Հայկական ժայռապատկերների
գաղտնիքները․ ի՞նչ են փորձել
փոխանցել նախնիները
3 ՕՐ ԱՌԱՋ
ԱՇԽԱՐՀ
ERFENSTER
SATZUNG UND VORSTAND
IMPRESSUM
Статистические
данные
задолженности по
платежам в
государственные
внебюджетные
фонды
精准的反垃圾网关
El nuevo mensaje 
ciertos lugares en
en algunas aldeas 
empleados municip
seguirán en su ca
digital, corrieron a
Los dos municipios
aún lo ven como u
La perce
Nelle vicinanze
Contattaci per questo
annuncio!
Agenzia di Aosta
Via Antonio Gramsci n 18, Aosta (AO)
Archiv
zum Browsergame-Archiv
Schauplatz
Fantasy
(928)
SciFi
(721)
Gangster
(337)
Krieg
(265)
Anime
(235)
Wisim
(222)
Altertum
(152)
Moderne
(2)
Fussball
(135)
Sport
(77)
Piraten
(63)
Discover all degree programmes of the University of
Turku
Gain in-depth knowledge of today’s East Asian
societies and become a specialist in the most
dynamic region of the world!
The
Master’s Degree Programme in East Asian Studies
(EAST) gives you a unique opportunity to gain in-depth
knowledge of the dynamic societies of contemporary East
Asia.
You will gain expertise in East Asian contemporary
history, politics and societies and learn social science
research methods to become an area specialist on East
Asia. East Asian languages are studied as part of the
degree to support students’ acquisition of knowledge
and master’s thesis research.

- - -

■ Task ■
Every line of data must be returned unchanged.

■ Your solution ■
Հայկական ժայռապատկերների
գաղտնիքները․ ի՞նչ են փորձել
փոխանցել նախնիները
3 ՕՐ ԱՌԱՋ
ԱՇԽԱՐՀ
ERFENSTER
SATZUNG UND VORSTAND
IMPRESSUM
Статистические
данные
задолженности по
платежам в
государственные
внебюджетные
фонды
精准的反垃圾网关
El nuevo mensaje 
ciertos lugares en
en algunas aldeas 
empleados municip
seguirán en su ca
digital, corrieron a
Los dos municipios
aún lo ven como u
La perce
Nelle vicinanze
Contattaci per questo
annuncio!
Agenzia di Aosta
Via Antonio Gramsci n 18, Aosta (AO)
Archiv
zum Browsergame-Archiv
Schauplatz
Fantasy
(928)
SciFi
(721)
Gangster
(337)
Krieg
(265)
Anime
(235)
Wisim
(222)
Altertum
(152)
Moderne
(2)
Fussball
(135)
Sport
(77)
Piraten
(63)
Discover all degree programmes of the University of
Turku
Gain in-depth knowledge of today’s East Asian
societies and become a specialist in the most
dynamic region of the world!
The
Master’s Degree Programme in East Asian Studies
(EAST) gives you a unique opportunity to gain in-depth
knowledge of the dynamic societies of contemporary East
Asia.
You will gain expertise in East Asian contemporary
history, politics and societies and learn social science
research methods to become an area specialist on East
Asia. East Asian languages are studied as part of the
degree to support students’ acquisition of knowledge
and master’s thesis research.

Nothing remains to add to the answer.